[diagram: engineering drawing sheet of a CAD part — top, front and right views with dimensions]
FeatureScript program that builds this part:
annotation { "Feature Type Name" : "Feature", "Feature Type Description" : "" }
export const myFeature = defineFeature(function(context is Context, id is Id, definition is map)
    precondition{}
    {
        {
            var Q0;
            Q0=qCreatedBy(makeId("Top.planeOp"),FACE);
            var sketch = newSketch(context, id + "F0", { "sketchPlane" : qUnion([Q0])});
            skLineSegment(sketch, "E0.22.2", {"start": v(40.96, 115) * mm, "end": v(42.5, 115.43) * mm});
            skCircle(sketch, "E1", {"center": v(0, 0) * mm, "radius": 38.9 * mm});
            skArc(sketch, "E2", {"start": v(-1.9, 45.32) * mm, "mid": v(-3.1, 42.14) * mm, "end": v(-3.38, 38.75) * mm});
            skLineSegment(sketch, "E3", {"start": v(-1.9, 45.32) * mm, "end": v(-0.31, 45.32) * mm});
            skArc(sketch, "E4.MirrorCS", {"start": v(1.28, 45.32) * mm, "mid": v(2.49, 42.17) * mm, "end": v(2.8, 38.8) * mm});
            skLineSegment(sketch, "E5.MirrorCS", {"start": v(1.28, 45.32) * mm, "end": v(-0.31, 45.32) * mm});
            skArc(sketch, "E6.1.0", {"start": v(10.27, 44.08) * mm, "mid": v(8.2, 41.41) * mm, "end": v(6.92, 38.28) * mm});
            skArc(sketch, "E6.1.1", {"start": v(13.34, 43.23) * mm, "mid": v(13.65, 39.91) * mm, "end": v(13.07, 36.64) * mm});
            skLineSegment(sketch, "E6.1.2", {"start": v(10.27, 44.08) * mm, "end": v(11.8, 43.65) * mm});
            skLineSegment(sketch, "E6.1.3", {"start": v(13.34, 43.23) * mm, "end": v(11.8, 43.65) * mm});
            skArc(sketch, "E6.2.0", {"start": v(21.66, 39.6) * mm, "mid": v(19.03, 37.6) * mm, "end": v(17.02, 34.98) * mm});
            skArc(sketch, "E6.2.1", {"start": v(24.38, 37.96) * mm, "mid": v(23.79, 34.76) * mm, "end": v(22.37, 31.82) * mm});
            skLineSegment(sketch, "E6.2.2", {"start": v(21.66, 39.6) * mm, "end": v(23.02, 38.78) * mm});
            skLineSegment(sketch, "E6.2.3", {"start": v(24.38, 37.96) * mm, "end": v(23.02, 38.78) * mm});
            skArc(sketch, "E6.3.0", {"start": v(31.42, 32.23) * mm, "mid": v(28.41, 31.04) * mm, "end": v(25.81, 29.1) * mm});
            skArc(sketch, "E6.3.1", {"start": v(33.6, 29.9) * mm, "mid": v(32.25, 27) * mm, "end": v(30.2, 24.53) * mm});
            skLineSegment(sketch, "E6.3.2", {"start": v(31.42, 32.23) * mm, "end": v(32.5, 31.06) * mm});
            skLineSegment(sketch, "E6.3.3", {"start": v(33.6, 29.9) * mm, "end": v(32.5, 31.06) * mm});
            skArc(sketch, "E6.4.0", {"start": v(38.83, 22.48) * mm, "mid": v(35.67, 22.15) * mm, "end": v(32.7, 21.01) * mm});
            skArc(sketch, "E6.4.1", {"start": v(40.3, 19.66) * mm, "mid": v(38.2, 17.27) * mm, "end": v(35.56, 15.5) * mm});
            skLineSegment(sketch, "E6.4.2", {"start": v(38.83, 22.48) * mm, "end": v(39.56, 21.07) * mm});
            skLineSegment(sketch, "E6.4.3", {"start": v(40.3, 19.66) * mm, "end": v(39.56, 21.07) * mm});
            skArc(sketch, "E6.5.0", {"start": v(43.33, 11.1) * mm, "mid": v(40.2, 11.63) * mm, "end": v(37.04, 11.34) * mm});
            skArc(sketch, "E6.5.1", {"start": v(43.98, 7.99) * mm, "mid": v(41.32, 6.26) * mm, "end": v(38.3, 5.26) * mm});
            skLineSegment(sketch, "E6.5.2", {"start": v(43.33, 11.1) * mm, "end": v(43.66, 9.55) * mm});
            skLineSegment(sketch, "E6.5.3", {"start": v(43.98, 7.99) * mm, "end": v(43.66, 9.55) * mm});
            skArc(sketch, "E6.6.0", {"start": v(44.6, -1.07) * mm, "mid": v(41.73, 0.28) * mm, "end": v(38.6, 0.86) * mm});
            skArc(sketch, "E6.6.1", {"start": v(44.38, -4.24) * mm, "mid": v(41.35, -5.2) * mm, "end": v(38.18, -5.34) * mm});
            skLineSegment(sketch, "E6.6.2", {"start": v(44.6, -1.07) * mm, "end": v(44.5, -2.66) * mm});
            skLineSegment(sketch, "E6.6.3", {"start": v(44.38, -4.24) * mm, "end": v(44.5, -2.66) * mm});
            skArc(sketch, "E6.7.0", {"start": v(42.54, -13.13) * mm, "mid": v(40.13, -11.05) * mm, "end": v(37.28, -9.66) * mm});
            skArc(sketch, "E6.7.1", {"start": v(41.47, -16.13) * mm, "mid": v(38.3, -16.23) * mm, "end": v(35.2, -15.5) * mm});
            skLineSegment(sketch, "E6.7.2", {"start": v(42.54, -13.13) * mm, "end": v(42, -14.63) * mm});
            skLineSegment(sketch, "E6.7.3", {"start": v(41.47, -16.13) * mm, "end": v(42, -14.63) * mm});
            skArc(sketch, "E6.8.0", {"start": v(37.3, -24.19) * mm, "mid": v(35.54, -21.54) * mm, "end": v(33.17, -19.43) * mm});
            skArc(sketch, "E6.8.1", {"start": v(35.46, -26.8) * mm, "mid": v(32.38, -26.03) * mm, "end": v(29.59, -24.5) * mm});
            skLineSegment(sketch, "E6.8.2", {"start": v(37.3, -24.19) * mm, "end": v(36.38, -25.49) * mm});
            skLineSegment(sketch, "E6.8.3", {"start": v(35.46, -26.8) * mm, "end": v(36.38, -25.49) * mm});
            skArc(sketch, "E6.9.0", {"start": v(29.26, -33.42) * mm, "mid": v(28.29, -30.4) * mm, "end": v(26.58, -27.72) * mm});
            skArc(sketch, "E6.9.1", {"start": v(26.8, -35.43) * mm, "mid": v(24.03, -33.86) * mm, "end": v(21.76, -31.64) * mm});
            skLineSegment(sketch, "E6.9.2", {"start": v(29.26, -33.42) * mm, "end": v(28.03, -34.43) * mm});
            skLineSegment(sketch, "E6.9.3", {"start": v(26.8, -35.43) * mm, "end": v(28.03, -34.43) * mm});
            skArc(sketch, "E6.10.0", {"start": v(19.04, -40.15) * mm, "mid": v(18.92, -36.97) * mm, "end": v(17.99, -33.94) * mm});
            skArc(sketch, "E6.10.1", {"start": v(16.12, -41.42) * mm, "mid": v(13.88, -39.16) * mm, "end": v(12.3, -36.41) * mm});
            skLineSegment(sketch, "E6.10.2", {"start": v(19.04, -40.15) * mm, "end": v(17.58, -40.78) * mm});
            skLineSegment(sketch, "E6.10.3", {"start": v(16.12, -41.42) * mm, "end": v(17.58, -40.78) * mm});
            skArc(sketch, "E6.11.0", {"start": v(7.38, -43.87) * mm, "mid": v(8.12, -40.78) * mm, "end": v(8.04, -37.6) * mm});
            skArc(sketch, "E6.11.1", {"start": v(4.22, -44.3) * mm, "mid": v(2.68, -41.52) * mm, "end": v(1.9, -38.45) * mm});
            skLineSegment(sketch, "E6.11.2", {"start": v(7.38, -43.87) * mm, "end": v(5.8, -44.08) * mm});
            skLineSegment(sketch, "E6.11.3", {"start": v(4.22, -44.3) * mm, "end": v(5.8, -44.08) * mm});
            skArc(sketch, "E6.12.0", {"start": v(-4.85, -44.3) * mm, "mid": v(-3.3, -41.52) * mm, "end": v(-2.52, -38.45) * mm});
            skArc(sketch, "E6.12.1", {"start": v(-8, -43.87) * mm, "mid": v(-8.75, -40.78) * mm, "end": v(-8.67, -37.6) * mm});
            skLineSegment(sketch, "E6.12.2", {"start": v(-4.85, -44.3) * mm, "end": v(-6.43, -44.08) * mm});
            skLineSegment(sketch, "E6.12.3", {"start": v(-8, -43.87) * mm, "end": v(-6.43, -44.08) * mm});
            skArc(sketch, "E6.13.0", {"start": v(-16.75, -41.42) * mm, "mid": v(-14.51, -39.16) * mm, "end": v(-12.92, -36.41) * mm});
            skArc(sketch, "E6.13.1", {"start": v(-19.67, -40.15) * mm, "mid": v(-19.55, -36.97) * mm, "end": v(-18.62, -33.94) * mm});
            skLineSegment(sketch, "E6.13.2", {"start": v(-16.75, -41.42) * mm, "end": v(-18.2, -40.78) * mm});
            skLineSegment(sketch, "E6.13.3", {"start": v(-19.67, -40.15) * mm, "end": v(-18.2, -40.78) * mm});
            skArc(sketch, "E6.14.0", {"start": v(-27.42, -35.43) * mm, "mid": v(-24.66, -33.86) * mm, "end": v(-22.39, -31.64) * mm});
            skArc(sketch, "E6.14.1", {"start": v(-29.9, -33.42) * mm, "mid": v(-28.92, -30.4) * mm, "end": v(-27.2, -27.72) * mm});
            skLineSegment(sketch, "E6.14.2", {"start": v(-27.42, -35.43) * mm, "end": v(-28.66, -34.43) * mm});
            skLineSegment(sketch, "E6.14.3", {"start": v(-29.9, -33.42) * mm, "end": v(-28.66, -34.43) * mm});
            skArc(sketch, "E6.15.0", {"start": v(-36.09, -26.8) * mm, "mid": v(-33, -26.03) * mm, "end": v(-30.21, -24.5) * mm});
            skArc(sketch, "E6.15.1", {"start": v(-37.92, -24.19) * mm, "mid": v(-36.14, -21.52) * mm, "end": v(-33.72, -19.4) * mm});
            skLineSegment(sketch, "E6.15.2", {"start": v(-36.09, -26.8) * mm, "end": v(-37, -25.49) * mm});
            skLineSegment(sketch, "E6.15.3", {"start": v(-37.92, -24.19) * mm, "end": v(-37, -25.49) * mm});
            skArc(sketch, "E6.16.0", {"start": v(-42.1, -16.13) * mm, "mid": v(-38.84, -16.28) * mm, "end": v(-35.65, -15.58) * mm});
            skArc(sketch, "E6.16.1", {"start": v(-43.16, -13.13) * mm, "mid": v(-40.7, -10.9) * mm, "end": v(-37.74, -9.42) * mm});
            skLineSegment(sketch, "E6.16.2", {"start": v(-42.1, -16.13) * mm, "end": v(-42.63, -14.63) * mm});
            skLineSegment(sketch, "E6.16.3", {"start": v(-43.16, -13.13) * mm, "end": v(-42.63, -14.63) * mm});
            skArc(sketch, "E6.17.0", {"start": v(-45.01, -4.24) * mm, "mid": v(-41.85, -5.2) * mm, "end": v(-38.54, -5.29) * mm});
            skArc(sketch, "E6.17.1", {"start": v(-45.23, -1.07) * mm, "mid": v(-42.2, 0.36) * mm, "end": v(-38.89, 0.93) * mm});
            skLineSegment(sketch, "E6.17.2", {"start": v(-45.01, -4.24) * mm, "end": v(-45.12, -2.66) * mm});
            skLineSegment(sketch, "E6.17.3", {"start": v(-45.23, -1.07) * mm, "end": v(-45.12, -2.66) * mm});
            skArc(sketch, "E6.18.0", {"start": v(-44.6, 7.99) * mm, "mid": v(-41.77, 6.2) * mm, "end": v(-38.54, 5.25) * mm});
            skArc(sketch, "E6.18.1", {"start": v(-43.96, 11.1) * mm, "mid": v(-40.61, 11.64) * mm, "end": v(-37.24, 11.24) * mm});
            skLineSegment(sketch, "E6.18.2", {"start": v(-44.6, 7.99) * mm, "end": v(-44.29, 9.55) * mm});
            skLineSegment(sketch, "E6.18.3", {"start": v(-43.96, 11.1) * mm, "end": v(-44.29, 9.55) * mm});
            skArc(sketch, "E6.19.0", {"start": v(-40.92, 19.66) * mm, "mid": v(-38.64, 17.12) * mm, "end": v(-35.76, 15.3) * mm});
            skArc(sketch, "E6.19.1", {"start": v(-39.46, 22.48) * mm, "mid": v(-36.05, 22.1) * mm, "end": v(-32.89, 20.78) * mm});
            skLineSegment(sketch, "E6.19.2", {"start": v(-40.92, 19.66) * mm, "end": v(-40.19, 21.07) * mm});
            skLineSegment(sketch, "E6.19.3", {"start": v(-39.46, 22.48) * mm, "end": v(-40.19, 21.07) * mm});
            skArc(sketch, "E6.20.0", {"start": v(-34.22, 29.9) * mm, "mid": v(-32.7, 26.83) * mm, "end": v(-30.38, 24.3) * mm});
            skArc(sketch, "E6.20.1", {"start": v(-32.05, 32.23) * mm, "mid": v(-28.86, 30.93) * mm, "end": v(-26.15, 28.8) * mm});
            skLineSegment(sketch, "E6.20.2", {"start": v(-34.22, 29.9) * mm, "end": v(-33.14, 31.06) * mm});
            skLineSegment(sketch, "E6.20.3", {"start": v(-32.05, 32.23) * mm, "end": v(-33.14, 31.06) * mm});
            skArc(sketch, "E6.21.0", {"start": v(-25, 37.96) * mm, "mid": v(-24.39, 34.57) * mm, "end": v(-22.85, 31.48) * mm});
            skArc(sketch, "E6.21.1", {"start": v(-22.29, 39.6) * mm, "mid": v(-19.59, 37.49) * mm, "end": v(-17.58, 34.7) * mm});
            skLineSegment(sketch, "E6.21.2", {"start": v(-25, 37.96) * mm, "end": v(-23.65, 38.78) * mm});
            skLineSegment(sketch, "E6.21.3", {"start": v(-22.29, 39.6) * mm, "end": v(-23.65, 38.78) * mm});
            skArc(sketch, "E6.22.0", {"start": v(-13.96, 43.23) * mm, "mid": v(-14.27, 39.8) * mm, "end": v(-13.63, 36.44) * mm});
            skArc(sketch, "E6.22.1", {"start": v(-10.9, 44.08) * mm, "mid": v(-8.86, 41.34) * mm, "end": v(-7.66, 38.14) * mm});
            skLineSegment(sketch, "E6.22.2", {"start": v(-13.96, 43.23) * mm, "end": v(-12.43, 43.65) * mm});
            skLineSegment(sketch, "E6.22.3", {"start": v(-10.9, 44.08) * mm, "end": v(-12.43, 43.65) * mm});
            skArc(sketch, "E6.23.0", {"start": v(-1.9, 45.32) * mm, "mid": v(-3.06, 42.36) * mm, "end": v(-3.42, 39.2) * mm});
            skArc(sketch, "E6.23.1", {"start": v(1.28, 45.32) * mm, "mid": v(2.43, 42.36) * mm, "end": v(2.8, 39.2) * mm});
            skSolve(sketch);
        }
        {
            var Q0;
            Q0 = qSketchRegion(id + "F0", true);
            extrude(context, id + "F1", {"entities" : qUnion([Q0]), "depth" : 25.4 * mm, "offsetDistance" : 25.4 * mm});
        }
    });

################

Count the lines in the rows above that contain the string "MirrorCS", and reply with that number alone.

● **Written reply**: 2